▶ [Stored data]
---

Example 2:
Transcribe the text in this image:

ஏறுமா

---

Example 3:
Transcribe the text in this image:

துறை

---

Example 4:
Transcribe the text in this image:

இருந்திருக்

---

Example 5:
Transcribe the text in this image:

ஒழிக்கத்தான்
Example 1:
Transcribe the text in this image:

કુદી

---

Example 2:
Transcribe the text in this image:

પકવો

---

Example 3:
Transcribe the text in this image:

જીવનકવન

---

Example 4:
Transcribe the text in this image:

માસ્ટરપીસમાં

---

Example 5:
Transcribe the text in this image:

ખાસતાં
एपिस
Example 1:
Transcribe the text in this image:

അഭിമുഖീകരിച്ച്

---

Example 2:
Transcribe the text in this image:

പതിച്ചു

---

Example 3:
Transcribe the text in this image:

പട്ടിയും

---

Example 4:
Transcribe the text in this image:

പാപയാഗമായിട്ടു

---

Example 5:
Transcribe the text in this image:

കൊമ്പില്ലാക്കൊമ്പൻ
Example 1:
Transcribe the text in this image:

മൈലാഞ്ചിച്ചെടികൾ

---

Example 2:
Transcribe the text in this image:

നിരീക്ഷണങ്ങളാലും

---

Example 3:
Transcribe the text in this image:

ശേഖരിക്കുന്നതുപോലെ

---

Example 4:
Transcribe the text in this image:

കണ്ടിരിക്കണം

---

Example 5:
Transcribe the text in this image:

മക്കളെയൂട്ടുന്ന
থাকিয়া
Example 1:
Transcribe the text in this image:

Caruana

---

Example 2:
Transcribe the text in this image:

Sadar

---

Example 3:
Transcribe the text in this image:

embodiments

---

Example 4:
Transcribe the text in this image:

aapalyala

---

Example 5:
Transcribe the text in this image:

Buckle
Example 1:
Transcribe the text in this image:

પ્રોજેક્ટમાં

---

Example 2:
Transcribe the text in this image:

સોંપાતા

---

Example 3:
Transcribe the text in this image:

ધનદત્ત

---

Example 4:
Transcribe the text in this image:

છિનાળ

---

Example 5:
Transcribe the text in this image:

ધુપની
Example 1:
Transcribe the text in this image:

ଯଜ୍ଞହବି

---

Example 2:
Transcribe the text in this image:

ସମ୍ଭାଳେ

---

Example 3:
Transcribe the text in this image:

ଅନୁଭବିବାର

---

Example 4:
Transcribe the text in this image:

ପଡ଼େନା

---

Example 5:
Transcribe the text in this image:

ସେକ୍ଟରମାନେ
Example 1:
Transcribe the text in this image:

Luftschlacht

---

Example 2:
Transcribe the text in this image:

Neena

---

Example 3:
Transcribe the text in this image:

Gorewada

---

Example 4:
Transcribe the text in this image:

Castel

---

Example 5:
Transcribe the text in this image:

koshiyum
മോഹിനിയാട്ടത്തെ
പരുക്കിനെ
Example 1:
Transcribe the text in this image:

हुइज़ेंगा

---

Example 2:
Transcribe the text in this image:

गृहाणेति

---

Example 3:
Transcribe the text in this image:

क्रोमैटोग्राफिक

▶ [EXERCISE BRIEF] Retype the records in full. Keep every line identical to the original.

▶ [PROBLEM SOLUTION]
---

Example 2:
Transcribe the text in this image:

ஏறுமா

---

Example 3:
Transcribe the text in this image:

துறை

---

Example 4:
Transcribe the text in this image:

இருந்திருக்

---

Example 5:
Transcribe the text in this image:

ஒழிக்கத்தான்
Example 1:
Transcribe the text in this image:

કુદી

---

Example 2:
Transcribe the text in this image:

પકવો

---

Example 3:
Transcribe the text in this image:

જીવનકવન

---

Example 4:
Transcribe the text in this image:

માસ્ટરપીસમાં

---

Example 5:
Transcribe the text in this image:

ખાસતાં
एपिस
Example 1:
Transcribe the text in this image:

അഭിമുഖീകരിച്ച്

---

Example 2:
Transcribe the text in this image:

പതിച്ചു

---

Example 3:
Transcribe the text in this image:

പട്ടിയും

---

Example 4:
Transcribe the text in this image:

പാപയാഗമായിട്ടു

---

Example 5:
Transcribe the text in this image:

കൊമ്പില്ലാക്കൊമ്പൻ
Example 1:
Transcribe the text in this image:

മൈലാഞ്ചിച്ചെടികൾ

---

Example 2:
Transcribe the text in this image:

നിരീക്ഷണങ്ങളാലും

---

Example 3:
Transcribe the text in this image:

ശേഖരിക്കുന്നതുപോലെ

---

Example 4:
Transcribe the text in this image:

കണ്ടിരിക്കണം

---

Example 5:
Transcribe the text in this image:

മക്കളെയൂട്ടുന്ന
থাকিয়া
Example 1:
Transcribe the text in this image:

Caruana

---

Example 2:
Transcribe the text in this image:

Sadar

---

Example 3:
Transcribe the text in this image:

embodiments

---

Example 4:
Transcribe the text in this image:

aapalyala

---

Example 5:
Transcribe the text in this image:

Buckle
Example 1:
Transcribe the text in this image:

પ્રોજેક્ટમાં

---

Example 2:
Transcribe the text in this image:

સોંપાતા

---

Example 3:
Transcribe the text in this image:

ધનદત્ત

---

Example 4:
Transcribe the text in this image:

છિનાળ

---

Example 5:
Transcribe the text in this image:

ધુપની
Example 1:
Transcribe the text in this image:

ଯଜ୍ଞହବି

---

Example 2:
Transcribe the text in this image:

ସମ୍ଭାଳେ

---

Example 3:
Transcribe the text in this image:

ଅନୁଭବିବାର

---

Example 4:
Transcribe the text in this image:

ପଡ଼େନା

---

Example 5:
Transcribe the text in this image:

ସେକ୍ଟରମାନେ
Example 1:
Transcribe the text in this image:

Luftschlacht

---

Example 2:
Transcribe the text in this image:

Neena

---

Example 3:
Transcribe the text in this image:

Gorewada

---

Example 4:
Transcribe the text in this image:

Castel

---

Example 5:
Transcribe the text in this image:

koshiyum
മോഹിനിയാട്ടത്തെ
പരുക്കിനെ
Example 1:
Transcribe the text in this image:

हुइज़ेंगा

---

Example 2:
Transcribe the text in this image:

गृहाणेति

---

Example 3:
Transcribe the text in this image:

क्रोमैटोग्राफिक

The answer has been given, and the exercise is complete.